A. La neutralisation des clauses discriminatoires dans les actes administratifs
La conséquence directe de la décision est de rendre inapplicable la clause litigieuse du cahier des charges. La Cour ne se contente pas d’énoncer un principe abstrait, mais fournit à la juridiction nationale une solution claire et directement transposable au litige. En déclarant que l’article 52 « s’oppose à ce que, dans le cadre de l’adjudication d’un local appartenant au domaine public d’une commune, le cahier des charges subordonne l’admission des candidatures à une condition de nationalité », la Cour prive de base légale la décision de rejet prise par la municipalité. Cette solution s’impose à toutes les collectivités publiques des États membres dans la gestion de leurs biens et contrats.

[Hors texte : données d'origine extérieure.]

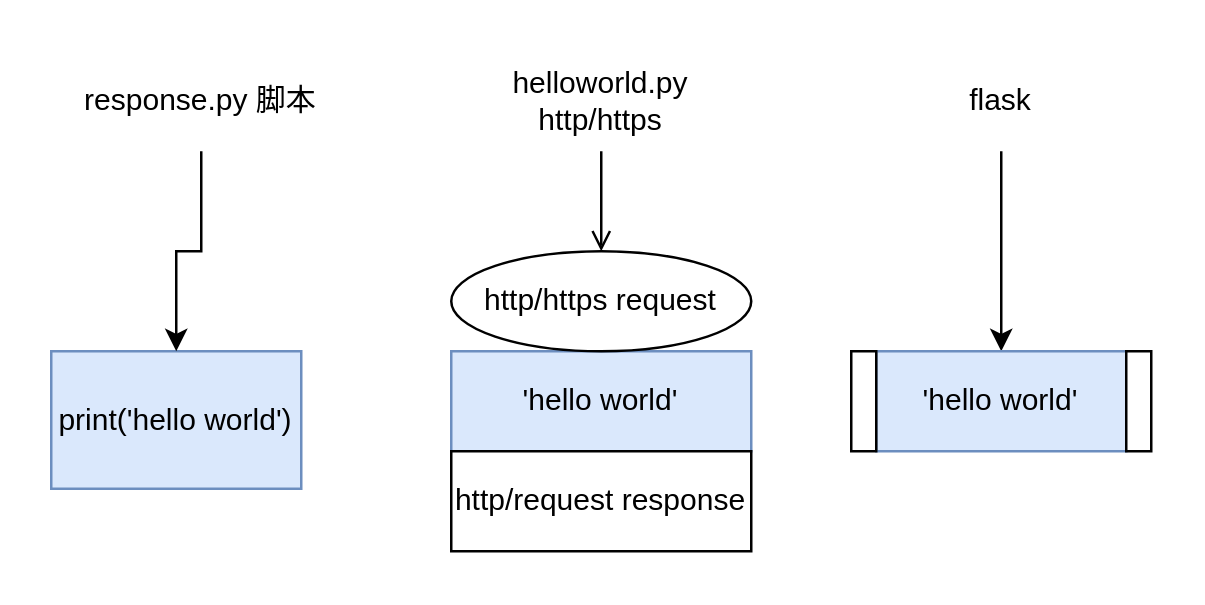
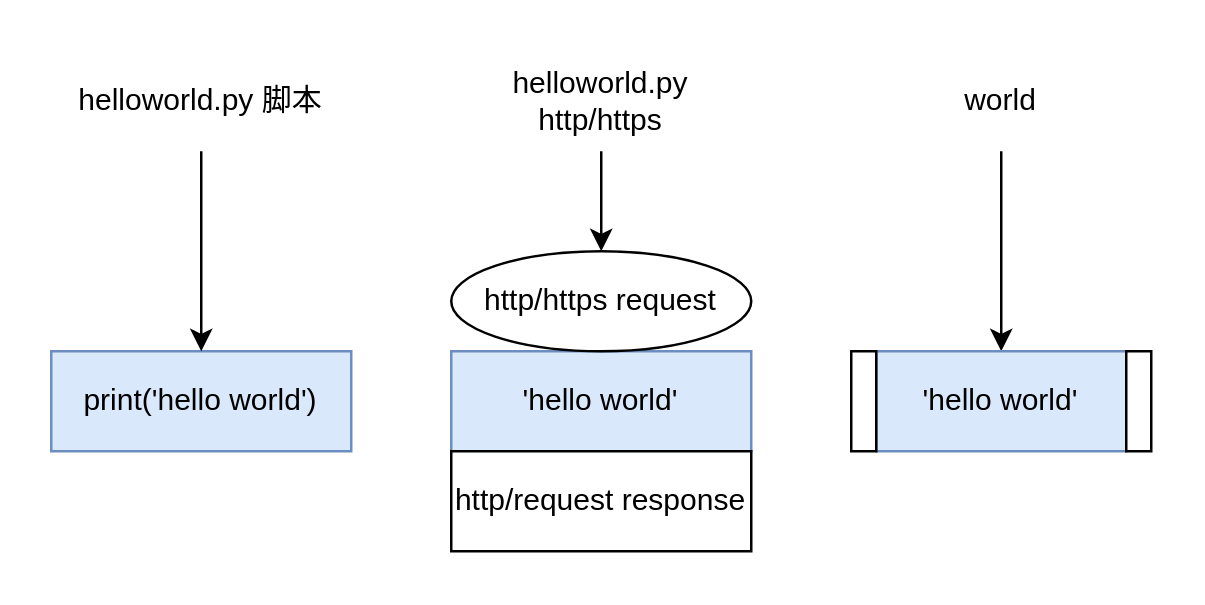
  <mxCell id="0" />
  <mxCell id="1" parent="0" />
- <mxCell id="2" value="print('hello world')" style="rounded=0;whiteSpace=wrap;html=1;fillColor=#dae8fc;strokeColor=#6c8ebf;" vertex="1" parent="1"><mxGeometry x="20" y="140" width="100" height="55" as="geometry" /></mxCell>
+ <mxCell id="2" value="print('hello world')" style="rounded=0;whiteSpace=wrap;html=1;fillColor=#dae8fc;strokeColor=#6c8ebf;" vertex="1" parent="1"><mxGeometry x="20" y="140" width="120" height="40" as="geometry" /></mxCell>
  <mxCell id="3" style="edgeStyle=orthogonalEdgeStyle;rounded=0;orthogonalLoop=1;jettySize=auto;html=1;exitX=0.5;exitY=1;exitDx=0;exitDy=0;entryX=0.5;entryY=0;entryDx=0;entryDy=0;" edge="1" parent="1" source="4" target="2"><mxGeometry relative="1" as="geometry" /></mxCell>
- <mxCell id="4" value="response.py 脚本" style="text;html=1;strokeColor=none;fillColor=none;align=center;verticalAlign=middle;whiteSpace=wrap;rounded=0;" vertex="1" parent="1"><mxGeometry x="20" y="20" width="120" height="40" as="geometry" /></mxCell>
- <mxCell id="5" style="edgeStyle=orthogonalEdgeStyle;rounded=0;orthogonalLoop=1;jettySize=auto;html=1;entryX=0.5;entryY=0;entryDx=0;entryDy=0;endArrow=open;" edge="1" parent="1" source="6" target="8"><mxGeometry relative="1" as="geometry" /></mxCell>
+ <mxCell id="4" value="helloworld.py 脚本" style="text;html=1;strokeColor=none;fillColor=none;align=center;verticalAlign=middle;whiteSpace=wrap;rounded=0;" vertex="1" parent="1"><mxGeometry x="20" y="20" width="120" height="40" as="geometry" /></mxCell>
+ <mxCell id="5" style="edgeStyle=orthogonalEdgeStyle;rounded=0;orthogonalLoop=1;jettySize=auto;html=1;entryX=0.5;entryY=0;entryDx=0;entryDy=0;" edge="1" parent="1" source="6" target="8"><mxGeometry relative="1" as="geometry" /></mxCell>
  <mxCell id="6" value="helloworld.py http/https" style="text;html=1;strokeColor=none;fillColor=none;align=center;verticalAlign=middle;whiteSpace=wrap;rounded=0;" vertex="1" parent="1"><mxGeometry x="180" y="20" width="120" height="40" as="geometry" /></mxCell>
  <mxCell id="7" value="'hello world'" style="rounded=0;whiteSpace=wrap;html=1;fillColor=#dae8fc;strokeColor=#6c8ebf;" vertex="1" parent="1"><mxGeometry x="180" y="140" width="120" height="40" as="geometry" /></mxCell>
  <mxCell id="8" value="http/https request" style="ellipse;whiteSpace=wrap;html=1;" vertex="1" parent="1"><mxGeometry x="180" y="100" width="120" height="40" as="geometry" /></mxCell>
  <mxCell id="9" value="http/request response" style="rounded=0;whiteSpace=wrap;html=1;" vertex="1" parent="1"><mxGeometry x="180" y="180" width="120" height="40" as="geometry" /></mxCell>
  <mxCell id="10" style="edgeStyle=orthogonalEdgeStyle;rounded=0;orthogonalLoop=1;jettySize=auto;html=1;entryX=0.5;entryY=0;entryDx=0;entryDy=0;" edge="1" parent="1" source="11" target="12"><mxGeometry relative="1" as="geometry" /></mxCell>
- <mxCell id="11" value="flask" style="text;html=1;strokeColor=none;fillColor=none;align=center;verticalAlign=middle;whiteSpace=wrap;rounded=0;" vertex="1" parent="1"><mxGeometry x="340" y="20" width="120" height="40" as="geometry" /></mxCell>
+ <mxCell id="11" value="world" style="text;html=1;strokeColor=none;fillColor=none;align=center;verticalAlign=middle;whiteSpace=wrap;rounded=0;" vertex="1" parent="1"><mxGeometry x="340" y="20" width="120" height="40" as="geometry" /></mxCell>
  <mxCell id="12" value="'hello world'" style="rounded=0;whiteSpace=wrap;html=1;fillColor=#dae8fc;strokeColor=#6c8ebf;" vertex="1" parent="1"><mxGeometry x="350" y="140" width="100" height="40" as="geometry" /></mxCell>
  <mxCell id="13" value="" style="rounded=0;whiteSpace=wrap;html=1;" vertex="1" parent="1"><mxGeometry x="340" y="140" width="10" height="40" as="geometry" /></mxCell>
  <mxCell id="14" value="" style="rounded=0;whiteSpace=wrap;html=1;" vertex="1" parent="1"><mxGeometry x="450" y="140" width="10" height="40" as="geometry" /></mxCell>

Cet arrêt illustre ainsi la primauté et l’effet direct du droit communautaire sur les actes administratifs nationaux, même ceux qui ne relèvent pas de la réglementation d’une profession. Toute personne morale de droit public, lorsqu’elle contracte ou met à disposition des biens nécessaires à l’exercice d’une activité économique, doit respecter le principe d’égalité de traitement entre les nationaux et les autres ressortissants communautaires. La gestion du domaine public ne saurait constituer une exception à cette règle fondamentale.
B. L’absence de justification par les exceptions prévues au traité
Bien que la Cour ne les examine pas explicitement dans sa motivation, les exceptions à la liberté d’établissement, prévues aux articles 55 et 56 du traité, sont implicitement écartées. La Commission, dans ses observations, avait d’ailleurs souligné que la discrimination en cause n’était justifiée ni par des raisons d’ordre public (article 56), ni par le fait que l’activité concernée participerait à l’exercice de l’autorité publique (article 55). En effet, l’activité d’un artiste peintre et la location d’un local commercial ne sauraient être rattachées à l’exercice de prérogatives de puissance publique.

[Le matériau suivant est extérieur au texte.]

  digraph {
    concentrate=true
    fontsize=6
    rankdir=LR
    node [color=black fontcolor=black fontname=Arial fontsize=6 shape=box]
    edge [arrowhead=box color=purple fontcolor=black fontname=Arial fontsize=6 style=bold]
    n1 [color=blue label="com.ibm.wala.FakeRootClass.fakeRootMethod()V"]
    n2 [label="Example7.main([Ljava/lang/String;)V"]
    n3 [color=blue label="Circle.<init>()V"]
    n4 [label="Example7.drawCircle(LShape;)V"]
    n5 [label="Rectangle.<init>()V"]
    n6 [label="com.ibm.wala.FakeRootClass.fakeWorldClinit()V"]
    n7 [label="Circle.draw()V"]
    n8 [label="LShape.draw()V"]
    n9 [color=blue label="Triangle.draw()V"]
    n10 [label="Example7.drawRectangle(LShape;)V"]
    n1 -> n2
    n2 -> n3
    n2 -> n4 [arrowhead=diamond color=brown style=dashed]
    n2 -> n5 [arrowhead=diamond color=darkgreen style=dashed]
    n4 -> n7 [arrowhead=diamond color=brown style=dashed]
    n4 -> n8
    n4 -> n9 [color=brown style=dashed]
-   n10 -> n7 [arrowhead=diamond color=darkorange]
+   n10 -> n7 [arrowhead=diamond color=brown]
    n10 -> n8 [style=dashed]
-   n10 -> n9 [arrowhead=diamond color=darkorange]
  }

Le silence de la Cour sur ce point confirme que ces dérogations doivent être interprétées de manière restrictive. En ne retenant aucune justification possible à la discrimination, la Cour renforce la portée de l’interdiction posée par l’article 52. Elle établit que toute restriction fondée sur la nationalité est présumée incompatible avec le traité, sauf à ce qu’elle soit couverte par une exception expresse et strictement délimitée. Cette approche rigoureuse est essentielle pour garantir l’intégrité du marché intérieur et la pleine réalisation des libertés de circulation.